Yesterday, the Fed’s Open Market Committee released its decision on US interest rates. Despite the fact that the Dow is off 10% year to date, the S&P 500 and NASDAQ are off by slightly less, the Fed has decided that rates will stay right where they are. The Fed Funds rate was raised 25 basis points last month to 0.50%. If the market moves over the last month are anything by which to go, the increase was pure error. The Fed should reduce rates again (and encourage fiscal stimulus across the global economy), but that would require the central bank to admit it got things wrong. It prefers to retain a shred of credibility through stubbornness to implementing the correct policy.
The Fed’s insiders say that the market can still expect an economy with moderate growth and a strengthening labor market. Along with that are prospects for “gradual” rate increases from here. Indeed, there is still a chance of a further rate increase in March.
The Fed said in its policy statement following a two-day meeting, “The committee is closely monitoring global economic and financial developments and is assessing their implications for the labor market and inflation.” In addition, it dropped language from the previous statement regarding a “balanced” economic outlook.
Taking the positive view of the FOMC decision, Joe Manimbo, an analyst at Western Union Business Solutions, stated for Reuters, “The Fed has maintained its composure in the face of global pressures.” A less charitable wording would have called the Fed stubborn or perhaps bloody-minded, but the fact remains that the Fed has chosen to stay the course.
However, it is certain that the members of the committee are feeling less certain than they were before Christmas.”It is clear that several FOMC members have become more worried,” said Harm Bandholz, an economist at Unicredit in New York.

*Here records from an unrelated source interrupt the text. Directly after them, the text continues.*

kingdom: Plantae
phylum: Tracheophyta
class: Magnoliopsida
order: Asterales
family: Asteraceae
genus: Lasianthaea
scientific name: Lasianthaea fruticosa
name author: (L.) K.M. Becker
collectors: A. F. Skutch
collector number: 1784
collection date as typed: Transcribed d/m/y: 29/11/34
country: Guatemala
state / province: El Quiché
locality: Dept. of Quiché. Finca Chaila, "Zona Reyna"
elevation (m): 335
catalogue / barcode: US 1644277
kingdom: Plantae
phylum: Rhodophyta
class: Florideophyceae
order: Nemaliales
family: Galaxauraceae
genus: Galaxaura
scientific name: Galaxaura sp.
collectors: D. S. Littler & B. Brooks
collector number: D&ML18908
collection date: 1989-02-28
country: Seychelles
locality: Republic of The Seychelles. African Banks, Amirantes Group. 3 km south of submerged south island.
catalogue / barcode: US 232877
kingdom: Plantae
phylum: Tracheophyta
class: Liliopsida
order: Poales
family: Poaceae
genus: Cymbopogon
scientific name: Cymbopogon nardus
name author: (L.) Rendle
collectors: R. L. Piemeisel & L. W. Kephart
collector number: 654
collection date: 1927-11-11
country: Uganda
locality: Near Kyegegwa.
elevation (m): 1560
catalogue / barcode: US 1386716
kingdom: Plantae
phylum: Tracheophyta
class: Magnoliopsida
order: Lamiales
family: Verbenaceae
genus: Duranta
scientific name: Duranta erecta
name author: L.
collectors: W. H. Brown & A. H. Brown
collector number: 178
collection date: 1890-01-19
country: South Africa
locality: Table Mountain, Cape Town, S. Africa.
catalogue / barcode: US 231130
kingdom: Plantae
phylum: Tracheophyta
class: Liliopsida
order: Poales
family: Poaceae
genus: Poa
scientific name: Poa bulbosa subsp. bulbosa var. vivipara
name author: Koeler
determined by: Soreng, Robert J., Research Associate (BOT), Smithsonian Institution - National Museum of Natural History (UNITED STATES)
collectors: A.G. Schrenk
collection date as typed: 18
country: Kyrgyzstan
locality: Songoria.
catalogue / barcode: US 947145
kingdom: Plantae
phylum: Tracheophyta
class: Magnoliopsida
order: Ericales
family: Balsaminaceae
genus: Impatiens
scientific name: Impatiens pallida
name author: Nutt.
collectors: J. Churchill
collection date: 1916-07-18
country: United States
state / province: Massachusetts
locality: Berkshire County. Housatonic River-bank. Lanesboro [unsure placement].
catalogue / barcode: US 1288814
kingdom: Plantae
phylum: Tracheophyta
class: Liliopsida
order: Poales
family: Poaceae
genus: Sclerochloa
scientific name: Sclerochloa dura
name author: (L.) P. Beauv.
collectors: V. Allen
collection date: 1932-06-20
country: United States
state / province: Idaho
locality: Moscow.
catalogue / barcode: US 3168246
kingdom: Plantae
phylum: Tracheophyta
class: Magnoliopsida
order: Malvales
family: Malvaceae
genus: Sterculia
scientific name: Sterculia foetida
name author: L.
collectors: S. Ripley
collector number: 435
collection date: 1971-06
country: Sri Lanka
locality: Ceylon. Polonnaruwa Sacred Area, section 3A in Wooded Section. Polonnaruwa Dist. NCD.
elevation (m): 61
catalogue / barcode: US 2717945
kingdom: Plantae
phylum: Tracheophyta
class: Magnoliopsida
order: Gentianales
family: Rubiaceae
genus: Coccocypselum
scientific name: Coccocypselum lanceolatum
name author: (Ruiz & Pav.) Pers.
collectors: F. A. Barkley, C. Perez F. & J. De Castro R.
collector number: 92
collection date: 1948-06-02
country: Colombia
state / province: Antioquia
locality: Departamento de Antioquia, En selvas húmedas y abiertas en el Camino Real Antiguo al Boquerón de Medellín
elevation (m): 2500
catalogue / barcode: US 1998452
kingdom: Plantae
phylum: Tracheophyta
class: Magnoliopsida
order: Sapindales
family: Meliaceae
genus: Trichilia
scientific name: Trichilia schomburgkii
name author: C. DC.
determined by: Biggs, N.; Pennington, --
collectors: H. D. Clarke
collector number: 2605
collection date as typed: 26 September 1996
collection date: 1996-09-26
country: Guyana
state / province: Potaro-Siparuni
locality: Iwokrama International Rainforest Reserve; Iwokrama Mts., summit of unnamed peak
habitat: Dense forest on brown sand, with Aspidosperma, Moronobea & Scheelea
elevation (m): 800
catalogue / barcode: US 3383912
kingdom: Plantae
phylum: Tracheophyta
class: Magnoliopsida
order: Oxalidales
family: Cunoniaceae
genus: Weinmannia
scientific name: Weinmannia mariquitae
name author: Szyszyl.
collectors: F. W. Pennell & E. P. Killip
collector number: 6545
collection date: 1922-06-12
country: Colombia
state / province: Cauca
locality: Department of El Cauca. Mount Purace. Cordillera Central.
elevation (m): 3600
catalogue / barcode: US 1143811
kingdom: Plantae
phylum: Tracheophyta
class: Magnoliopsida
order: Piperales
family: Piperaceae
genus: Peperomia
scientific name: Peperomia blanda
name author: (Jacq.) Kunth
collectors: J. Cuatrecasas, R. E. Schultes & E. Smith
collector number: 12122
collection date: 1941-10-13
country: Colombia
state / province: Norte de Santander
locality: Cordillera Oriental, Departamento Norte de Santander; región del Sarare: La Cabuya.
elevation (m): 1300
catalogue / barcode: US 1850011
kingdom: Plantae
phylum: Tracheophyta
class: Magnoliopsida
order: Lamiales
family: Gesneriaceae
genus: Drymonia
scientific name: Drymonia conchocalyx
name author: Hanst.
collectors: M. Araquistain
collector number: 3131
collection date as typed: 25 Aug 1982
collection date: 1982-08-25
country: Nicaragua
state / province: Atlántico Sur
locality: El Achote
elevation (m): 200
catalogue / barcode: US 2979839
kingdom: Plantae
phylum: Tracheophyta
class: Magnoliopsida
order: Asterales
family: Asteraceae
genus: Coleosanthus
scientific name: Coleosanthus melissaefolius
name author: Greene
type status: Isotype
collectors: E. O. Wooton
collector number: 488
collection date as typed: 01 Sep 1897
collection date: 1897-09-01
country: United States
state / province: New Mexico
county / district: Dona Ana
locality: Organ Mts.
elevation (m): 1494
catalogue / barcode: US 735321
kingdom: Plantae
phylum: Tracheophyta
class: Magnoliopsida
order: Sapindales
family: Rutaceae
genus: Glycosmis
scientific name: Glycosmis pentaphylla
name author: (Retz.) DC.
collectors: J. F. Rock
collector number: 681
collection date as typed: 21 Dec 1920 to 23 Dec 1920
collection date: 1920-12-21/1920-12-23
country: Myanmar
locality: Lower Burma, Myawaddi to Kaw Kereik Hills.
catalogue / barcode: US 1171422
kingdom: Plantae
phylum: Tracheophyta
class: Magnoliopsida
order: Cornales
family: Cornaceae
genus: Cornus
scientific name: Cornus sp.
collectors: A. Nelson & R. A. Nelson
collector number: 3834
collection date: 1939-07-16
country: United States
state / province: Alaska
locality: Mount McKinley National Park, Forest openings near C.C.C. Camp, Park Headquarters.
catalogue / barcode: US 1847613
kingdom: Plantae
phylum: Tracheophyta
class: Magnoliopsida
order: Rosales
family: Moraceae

Mike Whitney at Counterpunch stated, “The Fed has wasted the last seven years trying to reinvent the wheel when the solution was always right under its nose. Are we really going to waste another seven implementing the same failed strategy?” He argues cogently that Lord Keynes was right about fiscal policy being vital here, “you can’t pull the economy out of a severe slump by tinkering with interest rates or pumping up bank reserves. It doesn’t work. What’s needed is ‘good old fashion’ fiscal stimulus mainlined into the economy through ambitious federal infrastructure programs . . . .”
The slowdown in China, the collapse of oil prices, the race to the bottom in the currency wars all add up to a diagnosis that the global economy is not as strong as the Fed thinks (or perhaps thought given the recent market actions might have wised the central bank up). Reversing course when one is stuck in the big muddy only makes sense. However, Art Cashin of UBS told CNBC “They [the FOMC] don’t want to yield too much and say, ‘Yes, you’re right, we were wrong,’ he said. “They’re going to fight to maintain what they think is their credibility.”
There would be a heavy cost to such a reversal so soon after a hike. Wall Street would lose any faith it still has in the Fed’s ability to manage monetary policy. That would take some time to restore. Nevertheless, the Fed’s hike in December was a mistake, and one doesn’t recover from a mistaken move by denying that it was wrong.
In the end, however, a huge opportunity to fix things for a generation or two is slipping through the world’s fingers. With interest rates at near zero, massive infrastructure spending project as Mr. Whitney suggests will never be cheaper, and the multiplier effect on making the backbone of the global economy more efficient will be huge. The world’s unemployed and its poor are now the victims of timid politicians who fear to build. Their knowledge of the costs is interfering with understanding the value of it all.